Information given:

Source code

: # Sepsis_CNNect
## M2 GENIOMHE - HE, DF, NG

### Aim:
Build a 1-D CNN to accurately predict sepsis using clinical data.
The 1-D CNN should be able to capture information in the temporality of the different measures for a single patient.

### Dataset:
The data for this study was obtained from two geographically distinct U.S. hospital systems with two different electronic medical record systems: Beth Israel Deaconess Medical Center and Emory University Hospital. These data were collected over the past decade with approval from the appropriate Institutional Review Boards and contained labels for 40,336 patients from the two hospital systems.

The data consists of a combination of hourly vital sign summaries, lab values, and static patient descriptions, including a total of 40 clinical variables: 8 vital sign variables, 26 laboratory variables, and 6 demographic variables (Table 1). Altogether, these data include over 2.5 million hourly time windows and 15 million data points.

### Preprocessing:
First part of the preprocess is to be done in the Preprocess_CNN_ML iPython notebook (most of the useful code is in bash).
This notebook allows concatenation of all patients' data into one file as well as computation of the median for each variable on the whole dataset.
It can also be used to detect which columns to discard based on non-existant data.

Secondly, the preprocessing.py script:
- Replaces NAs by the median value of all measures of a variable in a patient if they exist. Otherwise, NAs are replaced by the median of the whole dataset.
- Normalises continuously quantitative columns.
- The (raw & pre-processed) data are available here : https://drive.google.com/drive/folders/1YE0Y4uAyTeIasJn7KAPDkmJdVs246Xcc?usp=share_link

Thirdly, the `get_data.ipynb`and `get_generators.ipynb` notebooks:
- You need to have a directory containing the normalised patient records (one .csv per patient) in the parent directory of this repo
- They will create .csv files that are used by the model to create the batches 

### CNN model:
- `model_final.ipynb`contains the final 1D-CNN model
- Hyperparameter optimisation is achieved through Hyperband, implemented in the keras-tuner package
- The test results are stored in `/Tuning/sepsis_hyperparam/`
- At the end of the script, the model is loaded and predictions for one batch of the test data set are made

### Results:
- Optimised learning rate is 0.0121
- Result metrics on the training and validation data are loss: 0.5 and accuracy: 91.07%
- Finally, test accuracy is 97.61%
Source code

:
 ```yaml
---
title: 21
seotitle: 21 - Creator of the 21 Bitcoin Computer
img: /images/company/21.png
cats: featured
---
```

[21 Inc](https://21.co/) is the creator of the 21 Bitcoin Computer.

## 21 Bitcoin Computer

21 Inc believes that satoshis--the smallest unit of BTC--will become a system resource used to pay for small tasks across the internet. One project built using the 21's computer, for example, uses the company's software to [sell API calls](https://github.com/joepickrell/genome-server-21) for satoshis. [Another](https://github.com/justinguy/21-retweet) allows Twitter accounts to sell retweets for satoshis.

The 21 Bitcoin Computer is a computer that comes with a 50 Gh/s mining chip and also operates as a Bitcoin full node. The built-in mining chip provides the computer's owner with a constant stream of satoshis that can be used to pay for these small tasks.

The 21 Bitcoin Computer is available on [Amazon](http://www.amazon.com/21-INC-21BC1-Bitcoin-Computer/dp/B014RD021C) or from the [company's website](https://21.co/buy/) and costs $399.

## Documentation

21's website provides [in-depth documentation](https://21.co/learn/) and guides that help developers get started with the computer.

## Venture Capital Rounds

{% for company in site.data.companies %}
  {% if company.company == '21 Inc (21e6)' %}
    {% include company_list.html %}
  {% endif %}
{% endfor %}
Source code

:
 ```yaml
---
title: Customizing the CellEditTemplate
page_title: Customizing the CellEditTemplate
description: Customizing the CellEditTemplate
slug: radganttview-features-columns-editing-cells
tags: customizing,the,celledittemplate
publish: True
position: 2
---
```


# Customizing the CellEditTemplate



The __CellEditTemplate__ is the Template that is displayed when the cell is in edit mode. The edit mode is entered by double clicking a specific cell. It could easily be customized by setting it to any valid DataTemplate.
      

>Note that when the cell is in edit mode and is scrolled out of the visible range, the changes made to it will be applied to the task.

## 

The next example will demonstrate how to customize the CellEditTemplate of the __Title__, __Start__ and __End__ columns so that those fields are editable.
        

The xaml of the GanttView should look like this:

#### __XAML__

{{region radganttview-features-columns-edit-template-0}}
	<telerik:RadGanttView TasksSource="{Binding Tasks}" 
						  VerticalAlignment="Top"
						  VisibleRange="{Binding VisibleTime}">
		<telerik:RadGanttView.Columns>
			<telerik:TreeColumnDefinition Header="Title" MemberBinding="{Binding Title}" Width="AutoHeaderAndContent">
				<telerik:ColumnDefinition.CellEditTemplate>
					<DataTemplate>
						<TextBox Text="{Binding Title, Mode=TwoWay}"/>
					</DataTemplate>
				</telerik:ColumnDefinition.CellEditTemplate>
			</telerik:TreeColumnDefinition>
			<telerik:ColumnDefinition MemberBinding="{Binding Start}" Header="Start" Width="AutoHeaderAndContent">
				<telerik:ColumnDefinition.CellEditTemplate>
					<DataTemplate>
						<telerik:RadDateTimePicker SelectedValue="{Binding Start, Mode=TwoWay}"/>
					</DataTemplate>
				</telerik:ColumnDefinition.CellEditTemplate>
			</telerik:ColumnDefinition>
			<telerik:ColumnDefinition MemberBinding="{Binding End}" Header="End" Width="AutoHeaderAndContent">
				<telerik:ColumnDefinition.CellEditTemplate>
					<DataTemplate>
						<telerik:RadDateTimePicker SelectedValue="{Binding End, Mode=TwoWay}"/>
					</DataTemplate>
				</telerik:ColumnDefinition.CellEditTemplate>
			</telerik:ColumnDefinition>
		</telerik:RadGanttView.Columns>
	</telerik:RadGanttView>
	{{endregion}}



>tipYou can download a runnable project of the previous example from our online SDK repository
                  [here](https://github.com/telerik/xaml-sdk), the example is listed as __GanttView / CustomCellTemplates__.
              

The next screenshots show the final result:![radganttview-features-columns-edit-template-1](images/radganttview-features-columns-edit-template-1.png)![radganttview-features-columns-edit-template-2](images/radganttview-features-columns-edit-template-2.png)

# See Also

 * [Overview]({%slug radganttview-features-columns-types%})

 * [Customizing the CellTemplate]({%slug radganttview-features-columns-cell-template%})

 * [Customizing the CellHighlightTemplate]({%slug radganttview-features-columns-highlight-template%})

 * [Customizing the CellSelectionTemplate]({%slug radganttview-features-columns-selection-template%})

Directions: Only the lines above that include the word "Width" belong in the answer; copy each one.

Result for this exercise:
			<telerik:TreeColumnDefinition Header="Title" MemberBinding="{Binding Title}" Width="AutoHeaderAndContent">
			<telerik:ColumnDefinition MemberBinding="{Binding Start}" Header="Start" Width="AutoHeaderAndContent">
			<telerik:ColumnDefinition MemberBinding="{Binding End}" Header="End" Width="AutoHeaderAndContent">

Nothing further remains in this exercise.